SOLCUYUM; AMA ASLA MARKSİST DEĞİLİM
Çarşamba sohbetleri Bölüm: 21
Narin

 

Cumhuriyet Halk Partisi (CHP) çatısı altında Bakırköy İlçe Başkanlığı, Avcılar Belediye Başkanlığı, milletvekilliği, İstanbul İl Başkanlığı yaptı. Aynı zamanda, Milli Türk Talebe Birliği'nin eski genel başkanlarından. İnönü Üniversitesi Vakfı Mütevelli Heyet Üyeliği ve Malatyalı İş Adamları Derneği (MİAD) da dahil, birçok Sivil Toplum Kuruluşun (STK)'da gönüllü. 12 Eylül 1980 ihtilalcilerince tam 3 kez gözaltına alındı. Polis Okulu'nda, Metris ve Davutpaşa kışlalarında tutuldu, sorgulandı, hakkında takipsizlik kararları verildi.

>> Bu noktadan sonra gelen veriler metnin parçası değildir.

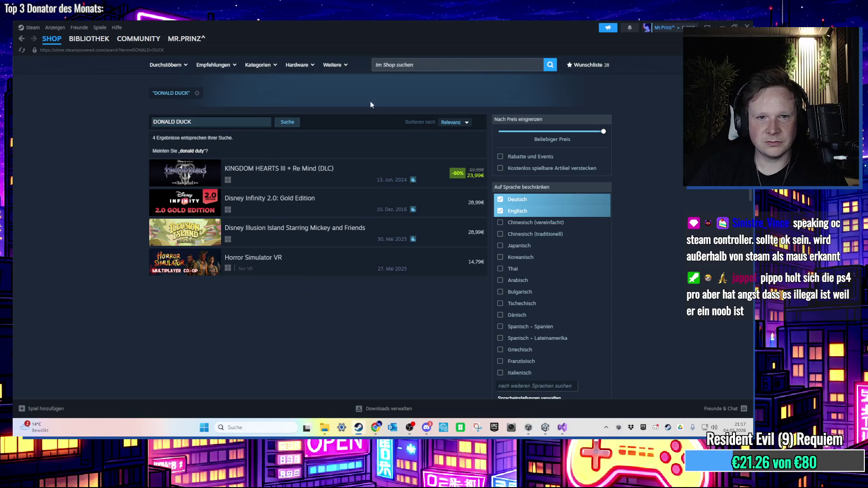
{"action": "mouse_move", "coordinate": [310, 172]}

Aslen Malatya Arapgirli olan Yüksel Çengel'den söz ediyoruz...

20 Nisan 1938 tarihinde İstanbul'da doğdu. İlk ve orta öğrenimini Malatya Arapgir‘de, liseyi İstanbul'da tamamladı. 1965'te, şu anki adıyla, Marmara Üniversitesi İktisadi ve idari Bilimler Fakültesi'nden mezun oldu. Paris'te, Sorbon Üniversitesi Dil Okulu'nu 1966'da bitirdi. 1963-1965'te Milli Türk Talebe Birliği (MTTB)'nin Genel Başkanlığı'nı üstlendi. Öğrencilerin ve ülkemizin sorunlarıyla ilgilendi. Çok iz bırakan etkinliklere imza attı.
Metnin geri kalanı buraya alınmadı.